Been on this medication for almost 5 months for treatment resistant depression and bipolar. Have not even felt a noticeable effect. Got very sick and dehydrated with cold and flu like symptoms that won't go away same happened with my current medication zyprexa. Anytime I go on an antipsychotic or anytime the dose is raised I get really bad symptoms of either cold or flu which the doctor told me is impossible. Definitely not a very big but glad to see that it's working for others


I just get really hot but it’s worth it because it helps me live a normal life.

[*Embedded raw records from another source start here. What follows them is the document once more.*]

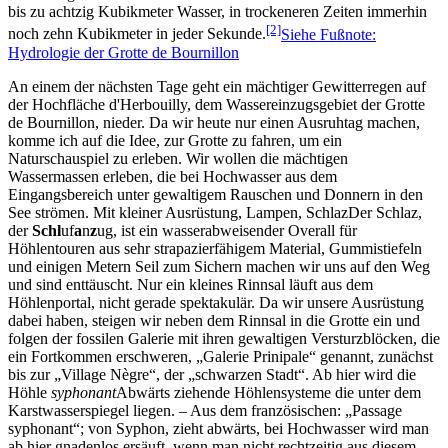
bis zu achtzig Kubikmeter Wasser, in trockeneren Zeiten immerhin
[2]
noch zehn Kubikmeter in jeder Sekunde.
Siehe Fußnote:
Hydrologie der Grotte de Bournillon
An einem der nächsten Tage geht ein mächtiger Gewitterregen auf
der Hochfläche d'Herbouilly, dem Wassereinzugsgebiet der Grotte
de Bournillon, nieder. Da wir heute nur einen Ausruhtag machen,
komme ich auf die Idee, zur Grotte zu fahren, um ein
Naturschauspiel zu erleben. Wir wollen die mächtigen
Wassermassen erleben, die bei Hochwasser aus dem
Eingangsbereich unter gewaltigem Rauschen und Donnern in den
See strömen. Mit kleiner Ausrüstung, Lampen,
Schlaz
Der Schlaz,
der
Schl
uf
a
n
z
ug, ist ein wasserabweisender Overall für
Höhlentouren aus sehr strapazierfähigem Material
, Gummistiefeln
und einigen Metern Seil zum Sichern machen wir uns auf den Weg
und sind enttäuscht. Nur ein kleines Rinnsal läuft aus dem
Höhlenportal, nicht gerade spektakulär. Da wir unsere Ausrüstung
dabei haben, steigen wir neben dem Rinnsal in die Grotte ein und
folgen der fossilen Galerie mit ihren gewaltigen Versturzblöcken, die
ein Fortkommen erschweren,
Galerie Prinipale
genannt, zunächst
bis zur
Village Nègre
, der
schwarzen Stadt
. Ab hier wird die
Höhle
syphonant
Abwärts ziehende Höhlensysteme die unter dem
Karstwasserspiegel liegen. – Aus dem französischen:
Passage
syphonant
; von Syphon
, zieht abwärts, bei Hochwasser wird man
ab hier gnadenlos ersäuft, wenn man nicht rechtzeitig aus diesem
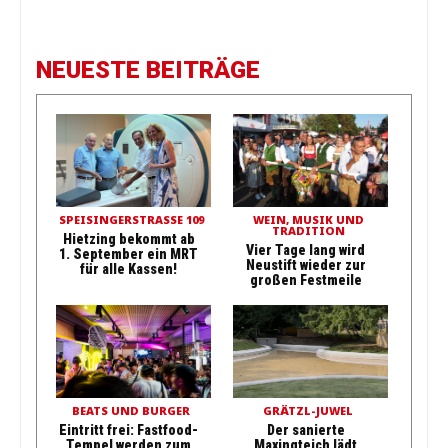
NEUESTE BEITRÄGE
SPEISINGERSTRASSE 109
WEIN, MUSIK UND
TRADITION
Hietzing bekommt ab
Vier Tage lang wird
1. September ein MRT
Neustift wieder zur
für alle Kassen!
großen Festmeile
BEATS UND BURGER
GRÄTZL-JUWEL
Eintritt frei: Fastfood-
Der sanierte
Tempel werden zum
Maxingteich lädt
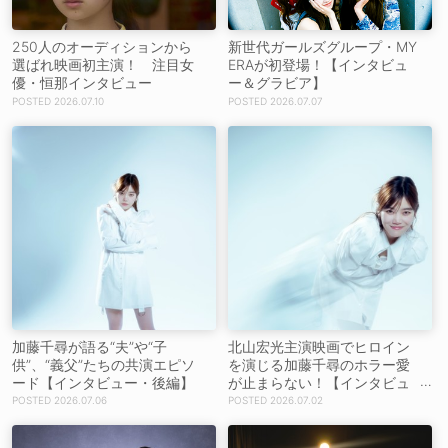
250人のオーディションから
新世代ガールズグループ・MY
選ばれ映画初主演！ 注目女
ERAが初登場！【インタビュ
優・恒那インタビュー
ー＆グラビア】
2026.07.10
2026.07.07
加藤千尋が語る“夫”や“子
北山宏光主演映画でヒロイン
供”、“義父”たちの共演エピソ
を演じる加藤千尋のホラー愛
ード【インタビュー・後編】
が止まらない！【インタビュ
ー・前編】
2026.07.06
2026.07.02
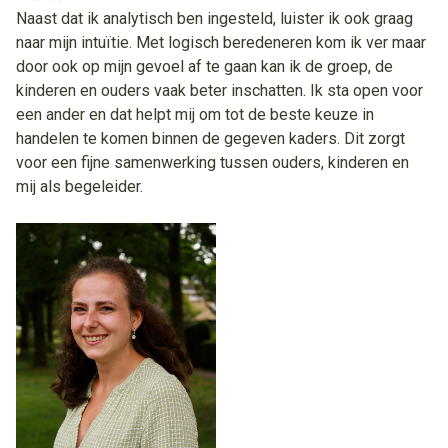
Naast dat ik analytisch ben ingesteld, luister ik ook graag
naar mijn intuïtie. Met logisch beredeneren kom ik ver maar
door ook op mijn gevoel af te gaan kan ik de groep, de
kinderen en ouders vaak beter inschatten. Ik sta open voor
een ander en dat helpt mij om tot de beste keuze in
handelen te komen binnen de gegeven kaders. Dit zorgt
voor een fijne samenwerking tussen ouders, kinderen en
mij als begeleider.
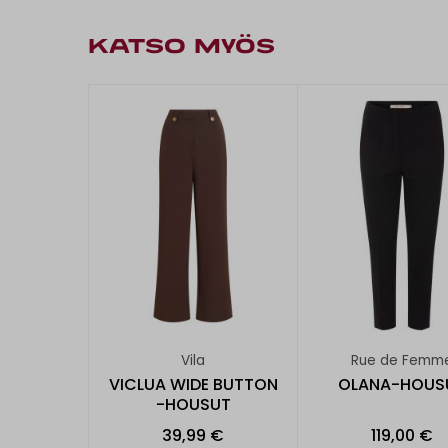
KATSO MYÖS
Vila
Rue de Femm
VICLUA WIDE BUTTON
OLANA-HOUS
-HOUSUT
39,99 €
119,00 €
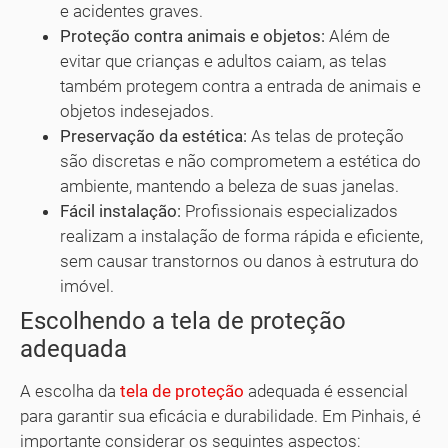
e acidentes graves.
Proteção contra animais e objetos:
Além de
evitar que crianças e adultos caiam, as telas
também protegem contra a entrada de animais e
objetos indesejados.
Preservação da estética:
As telas de proteção
são discretas e não comprometem a estética do
ambiente, mantendo a beleza de suas janelas.
Fácil instalação:
Profissionais especializados
realizam a instalação de forma rápida e eficiente,
sem causar transtornos ou danos à estrutura do
imóvel.
Escolhendo a tela de proteção
adequada
A escolha da
tela de proteção
adequada é essencial
para garantir sua eficácia e durabilidade. Em Pinhais, é
importante considerar os seguintes aspectos:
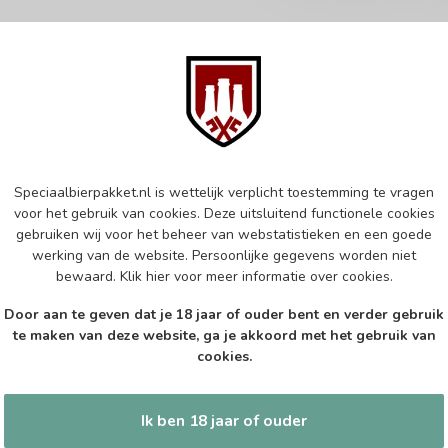
Abonneer 
 jouw aankoop, bezoek dan onze
Zo blijf je alt
edrijfsgegevens, antwoorden op
Speciaalbierpakket.nl is wettelijk verplicht toestemming te vragen
wil je toch ni
eren om contact met ons op te nemen.
voor het gebruik van cookies. Deze uitsluitend functionele cookies
dus geen zorge
gebruiken wij voor het beheer van webstatistieken en een goede
l
werking van de website. Persoonlijke gegevens worden niet
bewaard.
Klik hier
voor meer informatie over cookies.
Door aan te geven dat je 18 jaar of ouder bent en verder gebruik
te maken van deze website, ga je akkoord met het gebruik van
cookies.
tijden
Informatie
Ik ben 18 jaar of ouder
Gesloten
Klantenservice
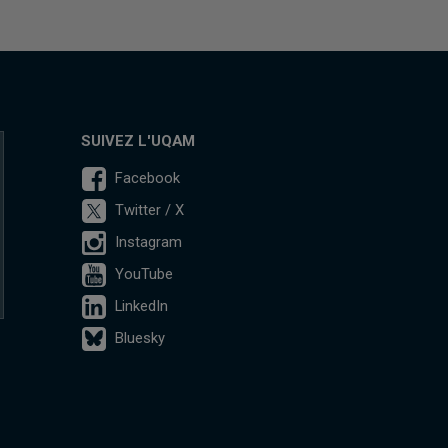
SUIVEZ L'UQAM
Facebook
Twitter / X
Instagram
YouTube
LinkedIn
Bluesky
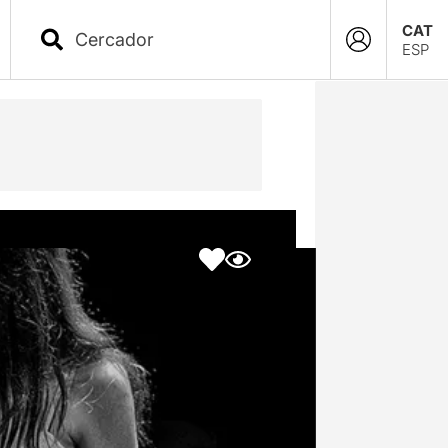
CAT
ESP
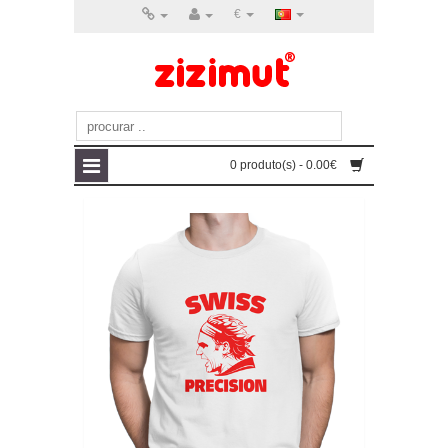
€
0 produto(s) - 0.00€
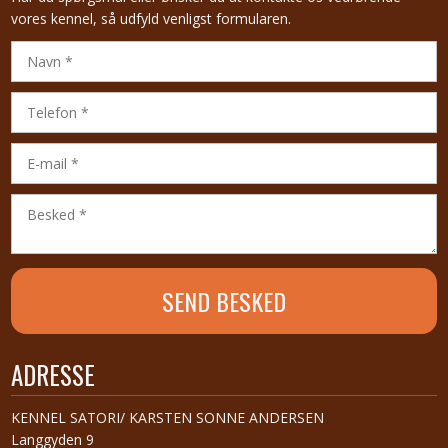
vores kennel, så udfyld venligst formularen.
ADRESSE
​KENNEL SATORI/ KARSTEN SONNE ANDERSEN
Langgyden 9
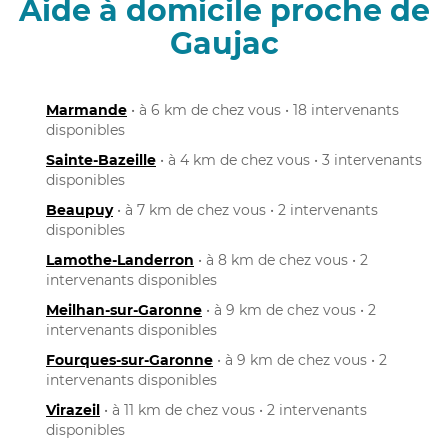
Aide à domicile proche de
Gaujac
Marmande
• à 6 km de chez vous • 18 intervenants
disponibles
Sainte-Bazeille
• à 4 km de chez vous • 3 intervenants
disponibles
Beaupuy
• à 7 km de chez vous • 2 intervenants
disponibles
Lamothe-Landerron
• à 8 km de chez vous • 2
intervenants disponibles
Meilhan-sur-Garonne
• à 9 km de chez vous • 2
intervenants disponibles
Fourques-sur-Garonne
• à 9 km de chez vous • 2
intervenants disponibles
Virazeil
• à 11 km de chez vous • 2 intervenants
disponibles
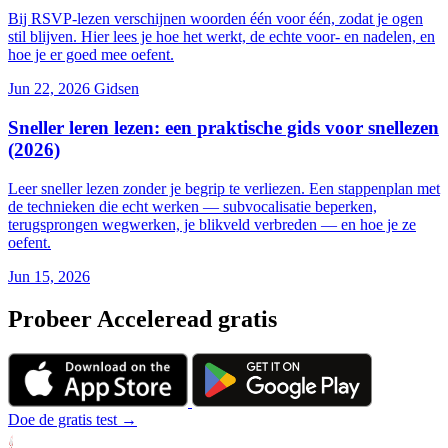
Bij RSVP-lezen verschijnen woorden één voor één, zodat je ogen
stil blijven. Hier lees je hoe het werkt, de echte voor- en nadelen, en
hoe je er goed mee oefent.
Jun 22, 2026
Gidsen
Sneller leren lezen: een praktische gids voor snellezen
(2026)
Leer sneller lezen zonder je begrip te verliezen. Een stappenplan met
de technieken die echt werken — subvocalisatie beperken,
terugsprongen wegwerken, je blikveld verbreden — en hoe je ze
oefent.
Jun 15, 2026
Probeer Acceleread gratis
Doe de gratis test →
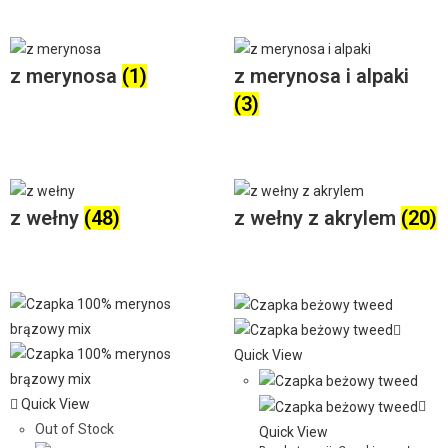
z merynosa
(1)
z merynosa i alpaki
(3)
z wełny
(48)
z wełny z akrylem
(20)
Quick View
Quick View
Out of Stock
Quick View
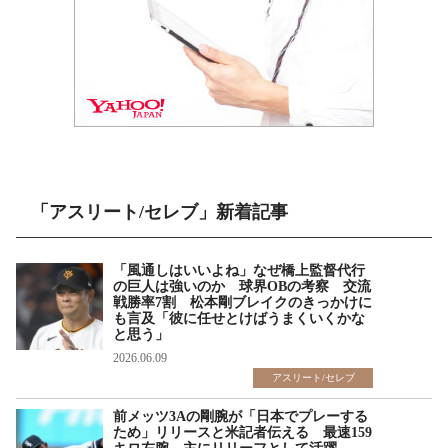
「アスリート/セレブ」新着記事
「風通しはいいよね」なぜ橋上監督代行
の巨人は強いのか 球界OBの考察 交流
戦勝率7割 松本剛ブレイクのきっかけに
も言及「彼に任せとけばうまくいくかな
と思う」
2026.06.09
アスリート/セレブ
前メッツ3Aの剛腕が「日本でプレーする
ため」リリースと米記者伝える 最速159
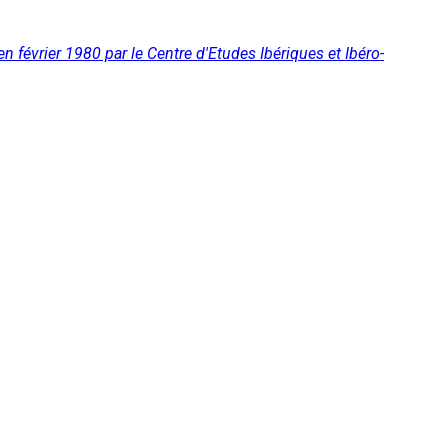
 février 1980 par le Centre d'Etudes Ibériques et Ibéro-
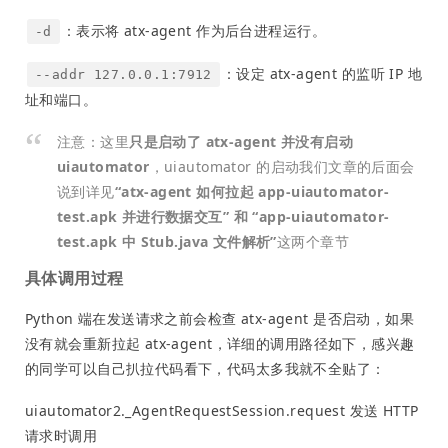
：表示将 atx-agent 作为后台进程运行。
-d
：设定 atx-agent 的监听 IP 地
--addr 127.0.0.1:7912
址和端口。
注意：这里
只是启动了 atx-agent 并没有启动
uiautomator
，uiautomator 的启动我们文章的后面会
说到详见
“atx-agent 如何拉起 app-uiautomator-
test.apk 并进行数据交互” 和 “app-uiautomator-
test.apk 中 Stub.java 文件解析”
这两个章节
具体调用过程
Python 端在发送请求之前会检查 atx-agent 是否启动，如果
没有就会重新拉起 atx-agent，详细的调用路径如下，感兴趣
的同学可以自己扒拉代码看下，代码太多我就不全贴了：
uiautomator2._AgentRequestSession.request 发送 HTTP
请求时调用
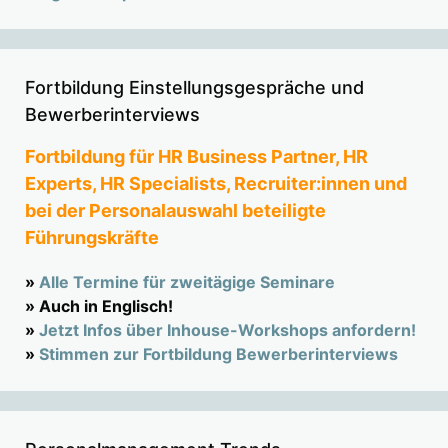
Fortbildung Einstellungsgespräche und
Bewerberinterviews
Fortbildung für HR Business Partner, HR
Experts, HR Specialists, Recruiter:innen und
bei der Personalauswahl beteiligte
Führungskräfte
»
Alle Termine für zweitägige Seminare
» Auch in Englisch!
»
Jetzt Infos über Inhouse-Workshops anfordern!
»
Stimmen zur Fortbildung Bewerberinterviews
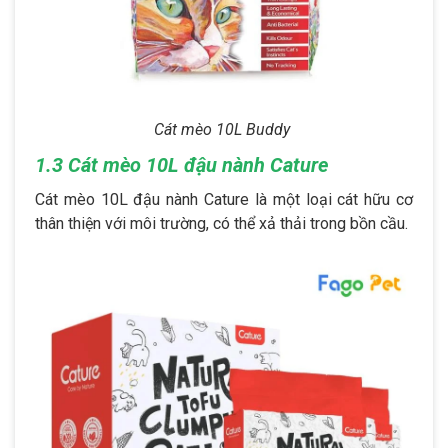
Cát mèo 10L Buddy
1.3 Cát mèo 10L đậu nành Cature
Cát mèo 10L đậu nành Cature là một loại cát hữu cơ
thân thiện với môi trường, có thể xả thải trong bồn cầu.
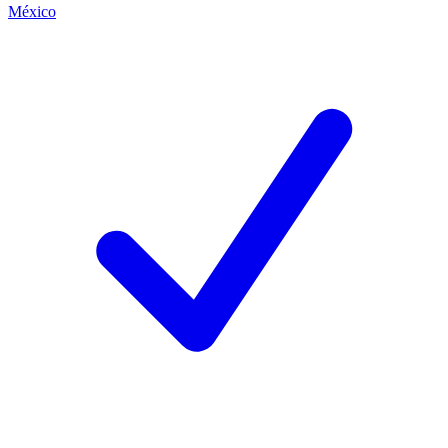
México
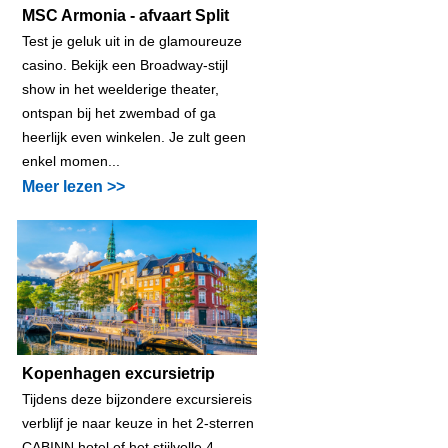
MSC Armonia - afvaart Split
Test je geluk uit in de glamoureuze
casino. Bekijk een Broadway-stijl
show in het weelderige theater,
ontspan bij het zwembad of ga
heerlijk even winkelen. Je zult geen
enkel momen...
Meer lezen >>
Kopenhagen excursietrip
Tijdens deze bijzondere excursiereis
verblijf je naar keuze in het 2-sterren
CABINN hotel of het stijlvolle 4-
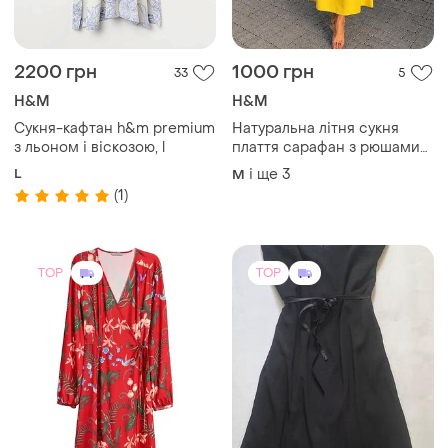
2200 грн
1000 грн
33
5
H&M
H&M
Сукня-кафтан h&m premium
Натуральна літня сукня
з льоном і віскозою, l
плаття сарафан з рюшами
оверсайз вільного крою
L
і ще
3
M
льоля h&m
(1)
TOP
TOP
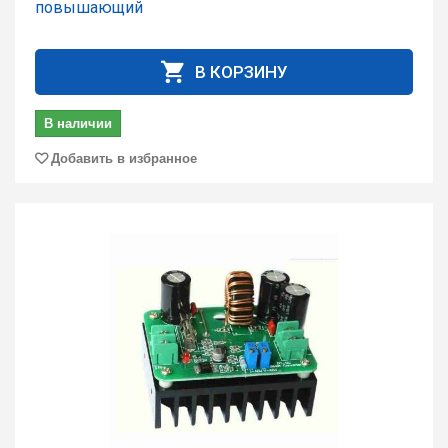
повышающий
В КОРЗИНУ
В наличии
Добавить в избранное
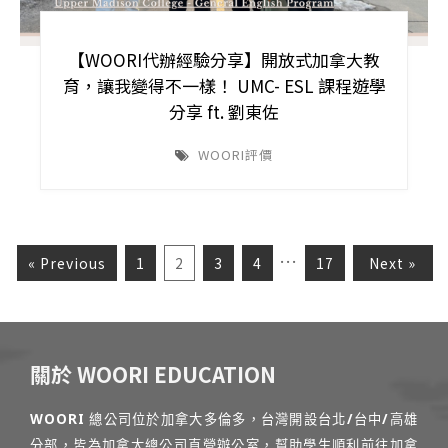
【WOORI代辦經驗分享】開放式加拿大教
育，讓我變得不一樣！ UMC- ESL 課程遊學
分享 ft. 劉東佐
WOORI評價
…
« Previous
1
2
3
4
17
Next »
關於 WOORI EDUCATION
WOORI 總公司位於加拿大多倫多，台灣開設台北/台中/高雄
分部，皆為加拿大總公司直營辦公室，幫助學生順利前往加拿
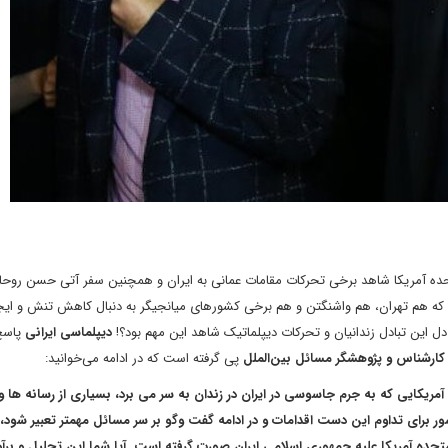
 متحده آمریکا شاهد برخی تحرکات مقامات عمانی به ایران و همچنین سفر آتی حسن روحا
 که هم تهران، هم واشنگتن و هم برخی کشورهای میانجیگر به دنبال کاهش تنش و ایج
ز دل این تبادل زندانیان و تحرکات دیپلماتیک شاهد این مهم بود؟!
دیپلماسی ایرانی
پاسخ 
کارشناس و پژوهشگر مسائل بین‌الملل
پی گرفته است که در ادامه می‌خوانید:
آمریکایی که به جرم جاسوسی در ایران در زندان به سر می برد، بسیاری از رسانه ها و
ور برای تداوم این دست اقدامات و در ادامه گفت وگو بر سر مسائل مهمتر تعبیر شود، 
ده آمریکا علیه جمهوری اسلامی ایران صورت گرفته است. آیا شما این تحلیل و برآور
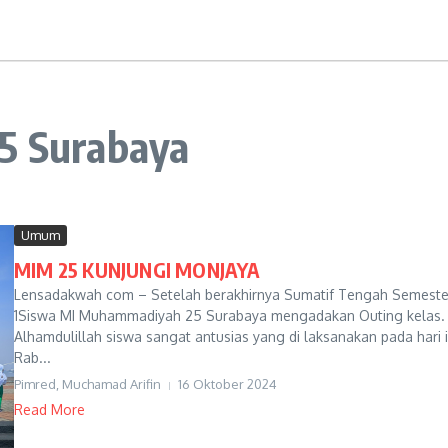
25 Surabaya
Umum
MIM 25 KUNJUNGI MONJAYA
Lensadakwah com – Setelah berakhirnya Sumatif Tengah Semeste
1Siswa MI Muhammadiyah 25 Surabaya mengadakan Outing kelas.
Alhamdulillah siswa sangat antusias yang di laksanakan pada hari i
Rab...
Pimred, Muchamad Arifin
16 Oktober 2024
Read More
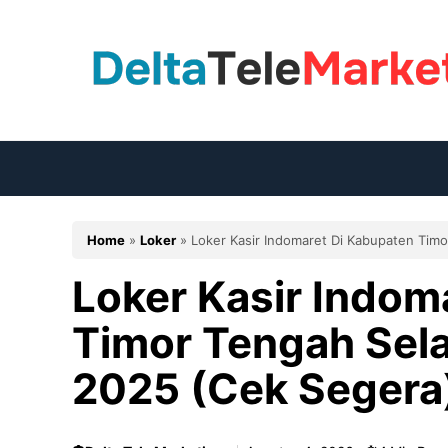
Langsung
ke
isi
Home
»
Loker
»
Loker Kasir Indomaret Di Kabupaten Tim
Loker Kasir Indom
Timor Tengah Sel
2025 (Cek Segera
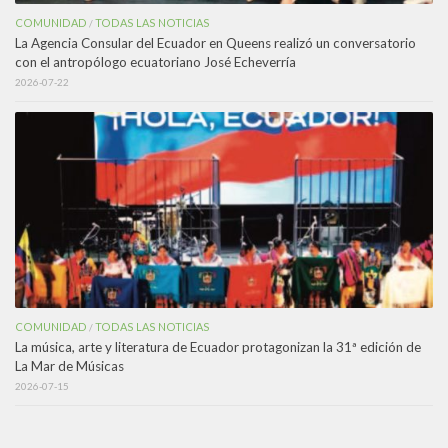
COMUNIDAD
TODAS LAS NOTICIAS
/
La Agencia Consular del Ecuador en Queens realizó un conversatorio
con el antropólogo ecuatoriano José Echeverría
2026-07-22
COMUNIDAD
TODAS LAS NOTICIAS
/
La música, arte y literatura de Ecuador protagonizan la 31ª edición de
La Mar de Músicas
2026-07-15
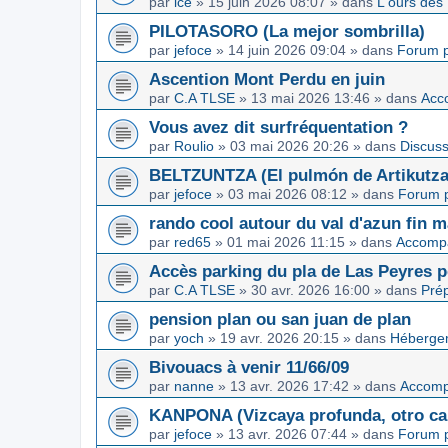
par
ice
»
15 juin 2026 08:07
» dans
L'ours des
PILOTASORO (La mejor sombrilla)
par
jefoce
»
14 juin 2026 09:04
» dans
Forum p
Ascention Mont Perdu en juin
par
C.A TLSE
»
13 mai 2026 13:46
» dans
Acc
Vous avez dit surfréquentation ?
par
Roulio
»
03 mai 2026 20:26
» dans
Discuss
BELTZUNTZA (El pulmón de Artikutza
par
jefoce
»
03 mai 2026 08:12
» dans
Forum p
rando cool autour du val d'azun fin 
par
red65
»
01 mai 2026 11:15
» dans
Accomp
Accès parking du pla de Las Peyres p
par
C.A TLSE
»
30 avr. 2026 16:00
» dans
Pré
pension plan ou san juan de plan
par
yoch
»
19 avr. 2026 20:15
» dans
Hébergem
Bivouacs à venir 11/66/09
par
nanne
»
13 avr. 2026 17:42
» dans
Accom
KANPONA (Vizcaya profunda, otro cap
par
jefoce
»
13 avr. 2026 07:44
» dans
Forum p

Side effects weren’t worth it, caused interpersonal confusion and hunger. Prefacing this by saying, I’m not sure what exactly it was treating because I’ve had a lot of these my whole life, but couldn’t be diagnosed with BPD at 10, despite it being VERY obvious. But I have OSDD, PTSD, BPD, MDD, GAD, ODD and some learning disabilities, so basically, I as a problem child, and they didn’t know what to do with me lol. It did stop mental breakdowns, but at the cost of being hungry, all the time, always, painfully so. If i felt that I hadn’t had enough to eat, and tried to eat, I would be seen as eating to much, but if I didn’t eat, I would feel light headed, nauseous and dizzy. I could eat a full meal and after a small amount of exercise I could barley stand. Due to this constant hunger and my insulin resistance, I got bullied for my weight, and for eating as much as I did. For years me and my parents blamed me for my weight and eating habits, now that I’m off it for the first time, my hunger isn’t debilitating, I sometimes don’t even realize I’m hungry because I don’t feel like I’m starving. That being said, I also am able to be afraid again, I have PTSD episodes every time I see my parents. (I still live with them) but I’m getting used to it, and it helps me know that I’m not “making up the abuse” or “I actually love them” or “i’m the abusive one” because they scare me to such a huge degree that it’s easy for me to reason that no, I’m not making it up, and my trauma is real and valid. That being said, I’ve felt more emotions which is nice. I’ve never been happier than some of the times recently, and my lows weren’t the worst i’ve ever had. I started this medication at 10, and took it for 6 years. Please, don’t start your kids on something that caused things such as hunger or pain commonly, I didn’t understand that this wasn’t how it was for everyone until 16. I can’t imagine how many people are living believing that their pain is normal, because they’ve been on a medication so long. If you’re going to start something like this *please* wait until your kid understands the weight of their choices, and stick to very safe medication.